WORK ITEM A: In the text on runoff and sediment modeling, what range did the Nash–Sutcliffe efficiency (NSE) span across the calibration and validation periods?
WORK ITEM B: Carry on the text on runoff and sediment modeling, starting after its final sentence.
-------- TEXT --------
The statistical analysis of calibration and validation results, for monthly runoff (Nagwan, Mahrand, Barisam and Banikdih) is presented in Table 2. The correlation coefficient (r) variation from 0.83 to 0.95 during calibration and validation period for the four watersheds shows a quite strong agreement between the measured and simulated runoff during the monsoon season. On the other side, NSE variation from 0.74 to 0.89 during calibration and validation period shows better agreement between the measured and simulated runoff. The higher values of r and NSE indicate that the model is well simulating the pattern and the magnitude of the runoff during the calibration and validation periods. At the same time, low value of PBIAS (varying from −13.65 to 9.76 % during calibration and validation period) indicates that the model is simulating runoff within the acceptable level of accuracy during the calibration and validation period for the four watersheds.
3.1.2 Sediment Yield
Results show that the simulated sediment yield follows the trend of the observed sediment yield during the monsoon season of calibration period except for few months as observed from the Fig. 2. Slight over and under prediction is observed during some of the monsoon months which may be attributed to the rainfall characteristics and the approach of SWAT model for sediment estimation based on the total rainwater quantity rather than the intensity in the specific period. The slight difference may also be attributed to conservation measures adopted during the years in the four watersheds. The sediment yield has direct relationship with runoff and hence it has been observed that sediment yield also follows the trend of simulated runoff as observed from the Fig. 2. During the validation period it has been observed in the four watersheds that the trend of simulated sediment yield follows well to the measured sediment yield for the months of monsoon season for the year 2000 and 2001. Overall graphical comparison indicates that model is simulating the sediment yield trend quite well with slight variations in simulating the peaks during the monsoon months in the four watersheds.
-------- SUPPLIED RECORDS --------
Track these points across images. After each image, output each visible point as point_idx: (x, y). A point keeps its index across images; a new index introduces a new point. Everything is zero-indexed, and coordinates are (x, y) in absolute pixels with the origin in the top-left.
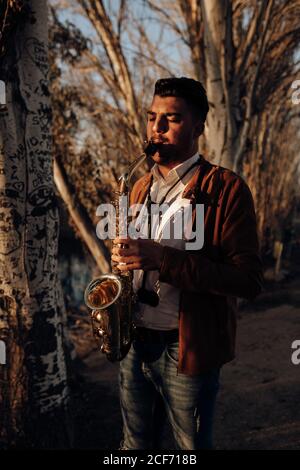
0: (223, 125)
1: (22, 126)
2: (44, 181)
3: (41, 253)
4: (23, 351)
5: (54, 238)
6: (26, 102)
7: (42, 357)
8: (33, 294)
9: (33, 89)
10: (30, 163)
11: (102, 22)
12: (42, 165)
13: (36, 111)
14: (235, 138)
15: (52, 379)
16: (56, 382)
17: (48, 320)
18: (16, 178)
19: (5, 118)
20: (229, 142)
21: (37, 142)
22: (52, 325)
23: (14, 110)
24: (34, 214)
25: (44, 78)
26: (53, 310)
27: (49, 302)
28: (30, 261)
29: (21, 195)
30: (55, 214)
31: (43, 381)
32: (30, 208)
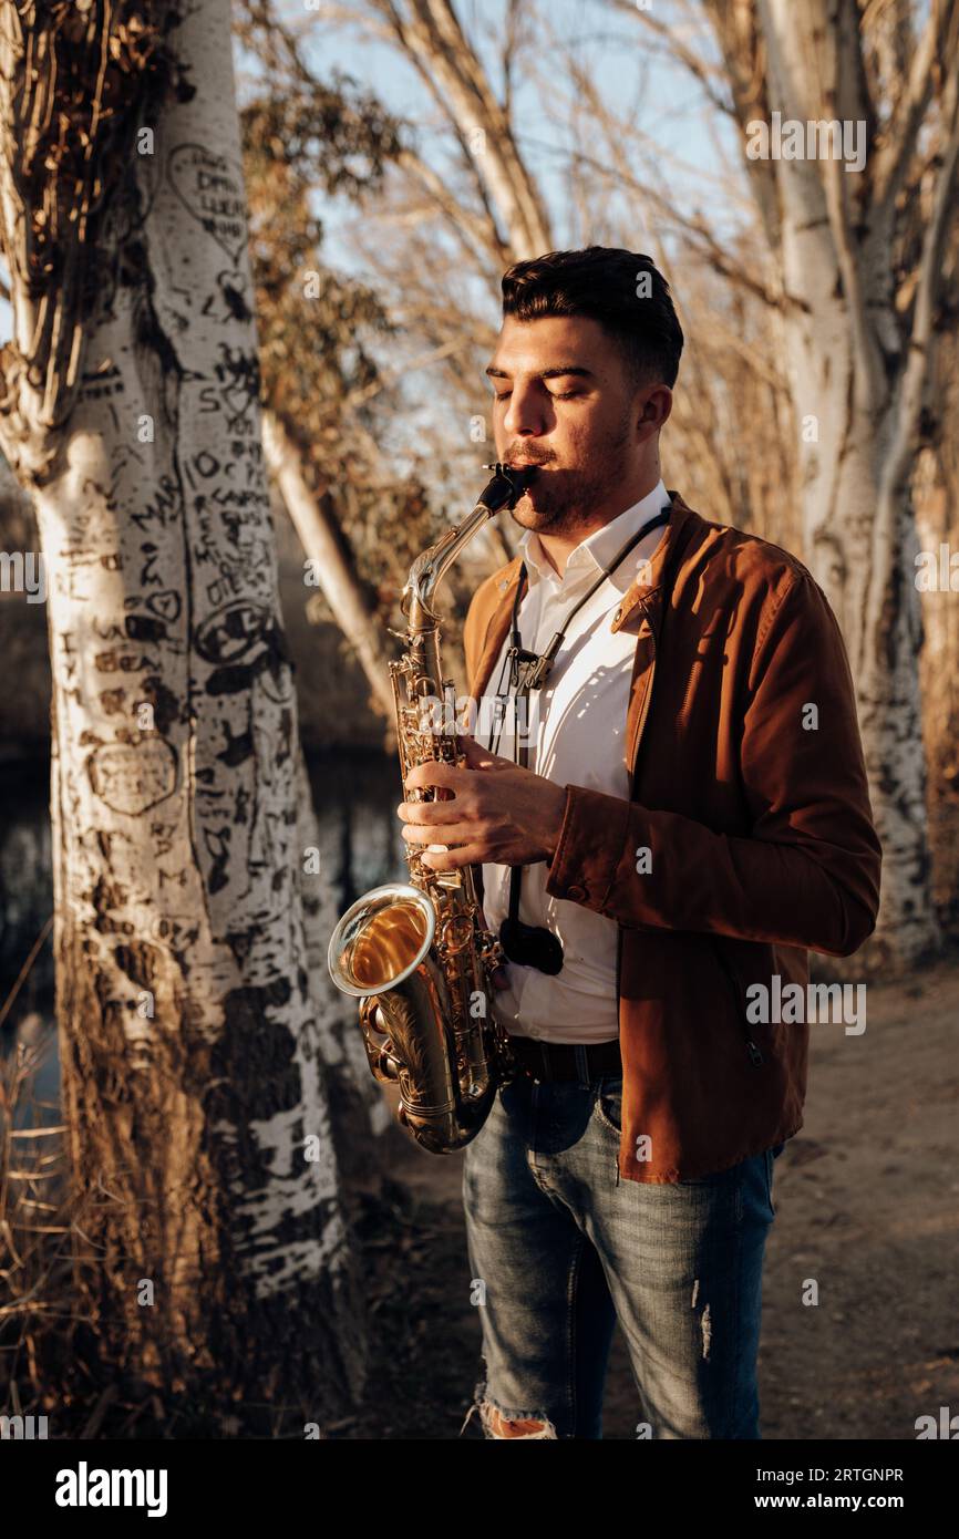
--------
ANSWER A: The NSE ranged from 0.74 to 0.89.

ANSWER B:
The statistical analysis of calibration and validation results of sediment yield at the outlets of four watersheds (Nagwan, Mahrand, Barisam and Banikdih) is presented in Table 2. The results indicate a close agreement between observed and simulated sediment yield from watersheds as indicated by quite high values of r (varying from 0.66 to 0.86 during calibration and validation period) and NSE (varying from 0.62 to 0.85 during calibration and validation period) for all the four watersheds. In all cases, PBIAS is less than 15 % during the calibration and validation period (varying from −3.9 to 12.73 %), which indicate that the model simulates sediment yield reasonably well in the four watersheds. Based on review study performed by Moriasi et al. (2007), the results are well within the acceptable range of accuracy. The graphical and statistical comparison of results also indicates that the model is quite well calibrated and validated for the monsoon months for the four watersheds and can be used for further study in the catchment.
3.2 Identified Critical Watersheds of Damodar Catchment
After successful calibration and validation of SWAT model for four watersheds coming within different reservoir sub-catchments, the calibrated model parameters value of these watersheds were assigned to other un-gauged watersheds within the same reservoir sub-catchment (Nagwan for Konar sub-catchment, Barisam and Banikdih for Panchet sub-catchment and Mahrand for Tenughat sub-catchment). After up-scaling of parameter, the model was run for the period 1997–2001 and the simulated average annual sediment yield from the individual watershed and HRUs has been considered in prioritizing the critical erosion prone areas in catchment.
The critical watersheds were identified first on the basis of average annual sediment yield obtained from the model output for the period of 1997–2001 and compared with available data on critical watersheds for Damodar catchment from SCD, DVC. Model delineated 411 watersheds against manually delineated 472 watersheds by SCD, DVC. Out of 411 watersheds delineated with the help of model, 277 watersheds fall under high, 84 watersheds under moderate and 50 watersheds under slight soil erosion class and on the other side, SCD data shows that, 317, 94 and 61 watersheds fall under high, moderate and slight soil erosion classes, respectively. Figure 3a, b show ground truth data information provided by SCD, DVC and model priority map based on model simulation results. It is observed that the spatial distribution of different classes performed using SWAT model result match well with manually defined erosion classes. Because of difference in number of watersheds of SWAT model and DVC, we are unable to match the accuracy of the SWAT model on watersheds basis. To solve this problem; we compared the area under different classes instead of watersheds with the help of GIS tools. From the analysis, it has been found that there is 80.60 % match between SWAT model priority and DVC priority, with 19.40 % area having mismatching. After this, identification and prioritization of the watersheds was done again using criteria suggested by Singh et al. (1992) for Indian condition. From the analysis, it has been found that 50, 84, 169, 61, 30 and 17 watersheds fall under slight, moderate, high, very high, severe and very severe classes and the spatial distribution of these is shown in Fig. 4a.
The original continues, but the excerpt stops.